MediaTek Inc (聯發科), the nation's biggest handset chip designer, posted a drop in sales of almost 18 percent last night after warning of a deeper revenue decline for this quarter.
Sales on consolidate basis shrank 17.83 percent last month to NT$6.71 billion (US$208 million) from NT$8.16 billion in October, MediaTek said in a statement filed with the Taiwan Stock Exchange.
Last week, MediaTek said that fourth-quarter revenues were expected to drop at a faster pace -- by 15 percent to 20 percent from a record high NT$26.69 billion in the third quarter -- rather than the 10 percent to 12 percent decline forecast earlier this month.
MediaTek said the downward adjustment came following "careful assessment" of its near-term shipment target.
The bearish outlook made by the MediaTek on Nov. 1 dealt a blow to the firm's share prices, which have plunged about 33 percent since then to close at NT$428.5 yesterday, compared to a 9 percent fall of the benchmark TAIEX during the same period.
The company blamed weak demand for consumer electronics such as DVD players and flat-screen TVs along with insufficient component supply -- primarily power amplifiers -- despite the growth in its mobile phone chip business.
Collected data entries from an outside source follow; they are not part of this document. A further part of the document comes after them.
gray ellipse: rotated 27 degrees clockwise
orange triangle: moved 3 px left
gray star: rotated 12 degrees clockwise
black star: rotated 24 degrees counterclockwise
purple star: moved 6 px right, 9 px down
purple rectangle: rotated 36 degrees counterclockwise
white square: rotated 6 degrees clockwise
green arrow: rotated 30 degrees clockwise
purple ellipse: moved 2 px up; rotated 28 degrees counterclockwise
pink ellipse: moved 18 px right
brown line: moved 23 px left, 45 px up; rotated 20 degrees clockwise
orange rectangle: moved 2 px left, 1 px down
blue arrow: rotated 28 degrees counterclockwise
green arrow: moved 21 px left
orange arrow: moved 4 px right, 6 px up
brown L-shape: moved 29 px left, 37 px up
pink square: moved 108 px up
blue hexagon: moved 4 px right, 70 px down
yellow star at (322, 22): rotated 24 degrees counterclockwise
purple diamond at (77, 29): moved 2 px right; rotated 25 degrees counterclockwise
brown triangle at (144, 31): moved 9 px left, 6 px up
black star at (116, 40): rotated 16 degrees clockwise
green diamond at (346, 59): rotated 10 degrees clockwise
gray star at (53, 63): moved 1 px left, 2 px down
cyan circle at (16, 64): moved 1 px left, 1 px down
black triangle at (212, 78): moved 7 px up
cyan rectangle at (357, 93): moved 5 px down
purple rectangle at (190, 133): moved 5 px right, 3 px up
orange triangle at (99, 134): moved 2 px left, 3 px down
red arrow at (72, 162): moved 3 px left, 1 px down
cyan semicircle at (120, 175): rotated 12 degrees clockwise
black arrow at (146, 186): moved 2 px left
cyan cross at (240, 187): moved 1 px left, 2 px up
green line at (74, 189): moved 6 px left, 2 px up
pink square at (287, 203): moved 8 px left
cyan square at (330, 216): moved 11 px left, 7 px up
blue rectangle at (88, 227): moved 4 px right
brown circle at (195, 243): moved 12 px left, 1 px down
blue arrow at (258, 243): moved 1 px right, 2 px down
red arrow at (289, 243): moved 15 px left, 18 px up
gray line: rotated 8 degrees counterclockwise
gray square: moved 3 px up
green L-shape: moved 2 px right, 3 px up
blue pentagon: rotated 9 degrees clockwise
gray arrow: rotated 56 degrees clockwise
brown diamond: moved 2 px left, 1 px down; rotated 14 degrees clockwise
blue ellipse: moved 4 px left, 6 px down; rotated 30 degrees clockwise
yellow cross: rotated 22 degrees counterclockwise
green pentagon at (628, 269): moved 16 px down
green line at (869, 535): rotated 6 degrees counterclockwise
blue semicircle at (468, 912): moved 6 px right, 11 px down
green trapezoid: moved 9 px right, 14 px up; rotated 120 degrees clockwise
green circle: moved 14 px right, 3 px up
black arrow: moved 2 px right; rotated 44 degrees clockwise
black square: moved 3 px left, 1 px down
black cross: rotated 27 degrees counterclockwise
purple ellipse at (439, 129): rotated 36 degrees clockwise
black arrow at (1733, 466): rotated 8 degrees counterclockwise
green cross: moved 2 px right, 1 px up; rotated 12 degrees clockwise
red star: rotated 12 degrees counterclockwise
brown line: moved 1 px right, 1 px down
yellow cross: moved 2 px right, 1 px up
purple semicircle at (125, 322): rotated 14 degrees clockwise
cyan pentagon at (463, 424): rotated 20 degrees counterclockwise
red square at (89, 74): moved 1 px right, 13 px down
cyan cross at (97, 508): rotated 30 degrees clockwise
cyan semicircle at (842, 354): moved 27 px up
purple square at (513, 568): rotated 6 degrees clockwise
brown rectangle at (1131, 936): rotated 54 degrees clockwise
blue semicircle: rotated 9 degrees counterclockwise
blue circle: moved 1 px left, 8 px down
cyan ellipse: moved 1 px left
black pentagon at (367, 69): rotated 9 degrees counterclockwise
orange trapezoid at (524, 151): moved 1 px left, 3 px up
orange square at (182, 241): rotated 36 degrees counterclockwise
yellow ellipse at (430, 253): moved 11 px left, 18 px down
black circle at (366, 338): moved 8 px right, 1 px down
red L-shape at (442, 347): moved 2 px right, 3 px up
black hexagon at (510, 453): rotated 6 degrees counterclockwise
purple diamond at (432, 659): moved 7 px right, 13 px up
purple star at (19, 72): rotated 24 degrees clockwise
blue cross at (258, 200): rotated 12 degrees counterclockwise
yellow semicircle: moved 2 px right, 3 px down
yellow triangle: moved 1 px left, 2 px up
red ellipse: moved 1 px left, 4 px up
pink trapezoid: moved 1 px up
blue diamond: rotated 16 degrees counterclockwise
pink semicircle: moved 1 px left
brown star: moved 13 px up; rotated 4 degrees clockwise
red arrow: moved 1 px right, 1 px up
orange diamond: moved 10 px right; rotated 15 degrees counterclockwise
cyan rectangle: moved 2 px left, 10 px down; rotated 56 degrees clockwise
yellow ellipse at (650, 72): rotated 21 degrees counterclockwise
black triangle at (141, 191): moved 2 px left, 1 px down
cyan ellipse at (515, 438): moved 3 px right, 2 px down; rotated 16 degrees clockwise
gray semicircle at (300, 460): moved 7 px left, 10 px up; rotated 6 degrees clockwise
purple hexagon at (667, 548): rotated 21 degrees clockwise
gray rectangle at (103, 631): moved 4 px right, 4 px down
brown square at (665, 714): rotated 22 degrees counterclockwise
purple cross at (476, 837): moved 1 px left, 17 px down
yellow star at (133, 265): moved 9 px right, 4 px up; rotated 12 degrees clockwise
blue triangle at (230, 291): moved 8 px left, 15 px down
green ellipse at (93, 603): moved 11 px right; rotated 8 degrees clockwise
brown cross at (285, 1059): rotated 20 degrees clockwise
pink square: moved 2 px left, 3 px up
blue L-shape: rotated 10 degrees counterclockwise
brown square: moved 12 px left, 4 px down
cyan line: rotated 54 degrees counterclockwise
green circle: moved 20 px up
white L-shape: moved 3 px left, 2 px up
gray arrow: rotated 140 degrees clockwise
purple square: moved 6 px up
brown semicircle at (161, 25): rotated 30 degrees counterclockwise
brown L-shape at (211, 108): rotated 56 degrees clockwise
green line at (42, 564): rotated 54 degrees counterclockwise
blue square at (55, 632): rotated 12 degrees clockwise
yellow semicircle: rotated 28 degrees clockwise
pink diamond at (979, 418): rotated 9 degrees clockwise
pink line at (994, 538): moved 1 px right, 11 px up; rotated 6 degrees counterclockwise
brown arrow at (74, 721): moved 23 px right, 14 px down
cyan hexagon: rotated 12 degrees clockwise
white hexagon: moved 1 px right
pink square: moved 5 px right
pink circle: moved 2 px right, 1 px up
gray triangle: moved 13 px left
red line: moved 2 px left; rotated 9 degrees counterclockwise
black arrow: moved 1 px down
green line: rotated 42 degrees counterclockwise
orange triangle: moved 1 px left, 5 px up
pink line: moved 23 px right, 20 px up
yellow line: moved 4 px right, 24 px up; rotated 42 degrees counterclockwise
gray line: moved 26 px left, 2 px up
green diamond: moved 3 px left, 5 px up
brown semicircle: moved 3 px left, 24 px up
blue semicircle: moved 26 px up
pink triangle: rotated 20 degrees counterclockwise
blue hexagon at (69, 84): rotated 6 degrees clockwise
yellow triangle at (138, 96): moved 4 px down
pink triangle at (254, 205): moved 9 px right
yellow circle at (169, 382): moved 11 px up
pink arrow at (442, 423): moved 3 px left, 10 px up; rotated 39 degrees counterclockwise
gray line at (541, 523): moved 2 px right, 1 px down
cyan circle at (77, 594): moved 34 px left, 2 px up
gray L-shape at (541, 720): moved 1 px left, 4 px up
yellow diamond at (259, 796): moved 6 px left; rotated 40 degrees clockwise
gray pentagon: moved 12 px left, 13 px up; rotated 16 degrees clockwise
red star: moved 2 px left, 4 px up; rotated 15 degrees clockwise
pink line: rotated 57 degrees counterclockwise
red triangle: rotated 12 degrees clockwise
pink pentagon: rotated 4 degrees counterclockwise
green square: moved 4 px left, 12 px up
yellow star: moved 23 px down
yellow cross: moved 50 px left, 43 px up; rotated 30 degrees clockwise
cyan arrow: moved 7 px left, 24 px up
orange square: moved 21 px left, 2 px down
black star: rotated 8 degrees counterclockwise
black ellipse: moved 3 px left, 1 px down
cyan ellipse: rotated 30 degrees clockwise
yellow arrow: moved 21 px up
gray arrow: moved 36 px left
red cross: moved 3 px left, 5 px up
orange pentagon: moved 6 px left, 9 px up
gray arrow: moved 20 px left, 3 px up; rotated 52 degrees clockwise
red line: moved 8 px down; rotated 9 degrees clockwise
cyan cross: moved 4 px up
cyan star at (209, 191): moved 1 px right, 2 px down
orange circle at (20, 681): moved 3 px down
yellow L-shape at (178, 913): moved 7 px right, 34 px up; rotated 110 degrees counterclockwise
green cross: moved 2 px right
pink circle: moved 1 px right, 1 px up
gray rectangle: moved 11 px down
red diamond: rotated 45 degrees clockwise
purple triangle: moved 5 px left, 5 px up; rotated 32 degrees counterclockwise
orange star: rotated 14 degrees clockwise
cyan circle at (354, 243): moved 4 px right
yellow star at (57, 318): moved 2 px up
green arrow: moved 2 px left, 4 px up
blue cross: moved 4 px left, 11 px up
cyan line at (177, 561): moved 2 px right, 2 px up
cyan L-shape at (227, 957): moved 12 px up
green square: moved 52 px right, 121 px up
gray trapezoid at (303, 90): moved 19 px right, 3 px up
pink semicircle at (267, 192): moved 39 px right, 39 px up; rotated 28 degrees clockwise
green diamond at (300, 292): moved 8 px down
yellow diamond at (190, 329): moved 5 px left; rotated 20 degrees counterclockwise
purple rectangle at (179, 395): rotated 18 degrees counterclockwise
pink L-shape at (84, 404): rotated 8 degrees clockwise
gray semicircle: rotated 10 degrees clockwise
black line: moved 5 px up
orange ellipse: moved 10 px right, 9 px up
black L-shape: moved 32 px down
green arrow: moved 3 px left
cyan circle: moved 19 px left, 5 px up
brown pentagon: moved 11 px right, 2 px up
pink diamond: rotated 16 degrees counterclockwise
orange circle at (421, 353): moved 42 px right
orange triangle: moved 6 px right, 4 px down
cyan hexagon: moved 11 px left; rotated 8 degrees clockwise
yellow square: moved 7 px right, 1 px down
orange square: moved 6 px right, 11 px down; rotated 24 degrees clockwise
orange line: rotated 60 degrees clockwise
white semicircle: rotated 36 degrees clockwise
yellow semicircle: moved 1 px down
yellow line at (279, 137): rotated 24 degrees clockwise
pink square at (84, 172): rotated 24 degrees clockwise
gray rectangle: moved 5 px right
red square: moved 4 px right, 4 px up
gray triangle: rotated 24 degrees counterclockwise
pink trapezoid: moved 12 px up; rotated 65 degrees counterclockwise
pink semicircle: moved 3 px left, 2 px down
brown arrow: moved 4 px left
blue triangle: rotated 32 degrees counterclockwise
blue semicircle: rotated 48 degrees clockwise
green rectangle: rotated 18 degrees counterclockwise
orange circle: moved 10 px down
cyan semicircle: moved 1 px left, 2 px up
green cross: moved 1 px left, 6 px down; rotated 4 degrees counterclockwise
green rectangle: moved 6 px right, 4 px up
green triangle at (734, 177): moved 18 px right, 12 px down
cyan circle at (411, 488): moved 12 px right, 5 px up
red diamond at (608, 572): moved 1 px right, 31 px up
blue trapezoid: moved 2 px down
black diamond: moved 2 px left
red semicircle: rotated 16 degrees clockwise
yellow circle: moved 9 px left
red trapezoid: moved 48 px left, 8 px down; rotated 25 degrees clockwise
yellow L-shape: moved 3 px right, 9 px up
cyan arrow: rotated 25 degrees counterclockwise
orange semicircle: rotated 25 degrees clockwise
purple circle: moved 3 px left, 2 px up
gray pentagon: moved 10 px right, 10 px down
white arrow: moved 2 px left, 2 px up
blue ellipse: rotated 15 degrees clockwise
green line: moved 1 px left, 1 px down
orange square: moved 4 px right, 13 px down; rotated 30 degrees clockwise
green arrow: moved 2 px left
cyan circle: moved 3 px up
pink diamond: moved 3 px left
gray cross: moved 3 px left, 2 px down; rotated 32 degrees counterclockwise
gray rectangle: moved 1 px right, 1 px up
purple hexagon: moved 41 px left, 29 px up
Meanwhile, MediaTek's board of directors has approved the plan to issue 5 million stock options on the basis of one new option for every one share held by shareholders within the next 12 months to reward its employees.
The company was the latest local high-tech firm to announce it would issue options for the annual year-end bonus payments.
It will be MediaTek's first option issuance in its 10-year history.
Offering stock options instead of common stocks, which local firms have been doing for the past two decades to retain employees, is one of the major measures local high-tech firms have begun to use to limit the dilution of their earnings.
Starting next month, local companies will be required to book employee bonuses as spending based on their market value.
Taiwanese leading chip design houses' average earnings may drop by 28 percent this year if they pay the same stock bonuses to staff that they did last year, a BNP Paribas' estimate said.
Because of concerns about employees' stock bonuses, BNP Paribas Securities Taiwan reiterated its "underweight" investment rating on Taiwan's chip designers, saying that investors may stay on the sidelines until the uncertainty is cleared up, perhaps in the first quarter of next year.
BNP Paribas, however, still gave a "buy" to MediaTek, citing the company's good long-term growth prospects.